What was accomplished on their previous effort Roots Revival continues into their latest cd titled Transient. The Kris Lager Band's motto is to "celebrate life." But some of the song themes find individuals confronting an abyss that is a dark reflection of their psychological make-up.
Lager could of opted and gone the copycat blues route like many of his companions. He could be recycling licks not caring whether his personal identity emerges. So he becomes a devotee of the jam band circuit. Meshing influences of the Radiators, Little Feat, The Allman Brothers and the Black Crowes, The Kris Lager Band nurture a homegrown sound organic and alchemical.
Other flavors are thrown in the mix. Zydeco and Tex-Mex are the concoctions pushing instrumental "Good Times" like a parade on Congo Square.

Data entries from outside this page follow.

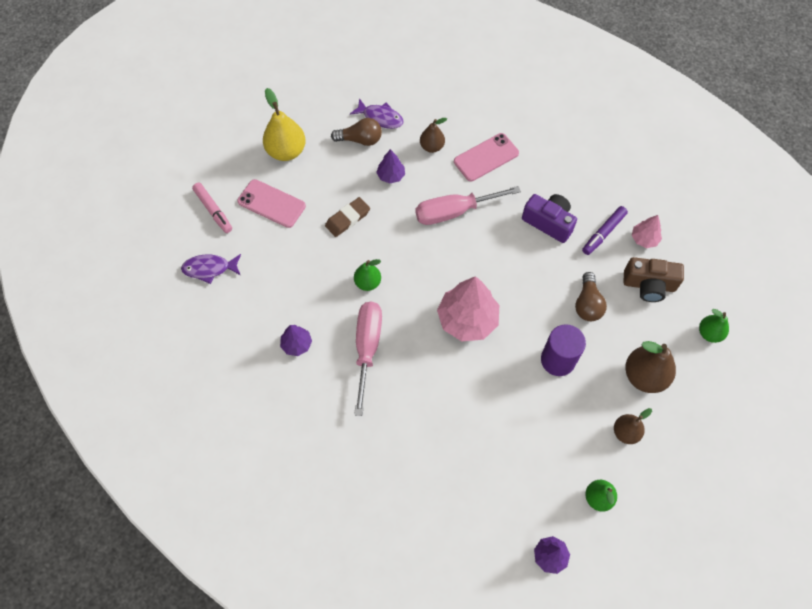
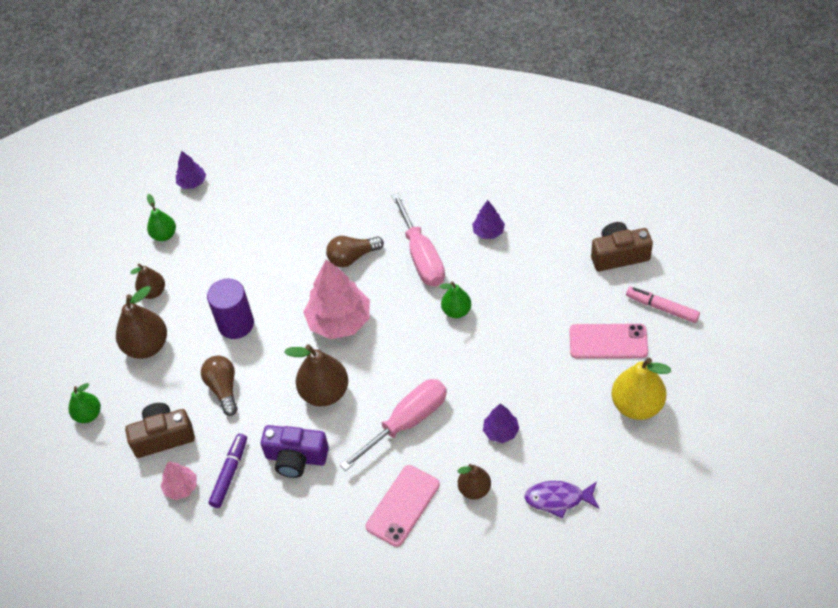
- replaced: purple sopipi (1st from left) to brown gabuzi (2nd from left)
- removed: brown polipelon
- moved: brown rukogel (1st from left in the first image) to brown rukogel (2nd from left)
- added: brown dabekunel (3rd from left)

When "Good Times" seamlessly segues into the instrumental "Sandals," you can get the feeling of walking into New Orleans Tippitinas.
Touring with Mato Nanji from Indigenous rubs off on Kris. But only in small spots. Opening track "44" stomps with its tribal war riffs and lyrics waxing despondency and depression. "Jenica" is a highway song driven by Lager's mean slide and Jeremiah Weir's crescendo organ swells.
The themes of solitude run wild. Ballad "I Got The Devil" is as harsh in melancholy as "My Own Worst Enemy" which borrows a riff from several artists. If your blues/rock collection is big enough, you can pinpoint it down.
It is hard to categorize The Kris Lager Band. Infusing the ingredients of blues, Tex-Mex, Zydeco, country and rock, these youngsters are adept at flexing their muscles without being pigenholed as a one trick pony.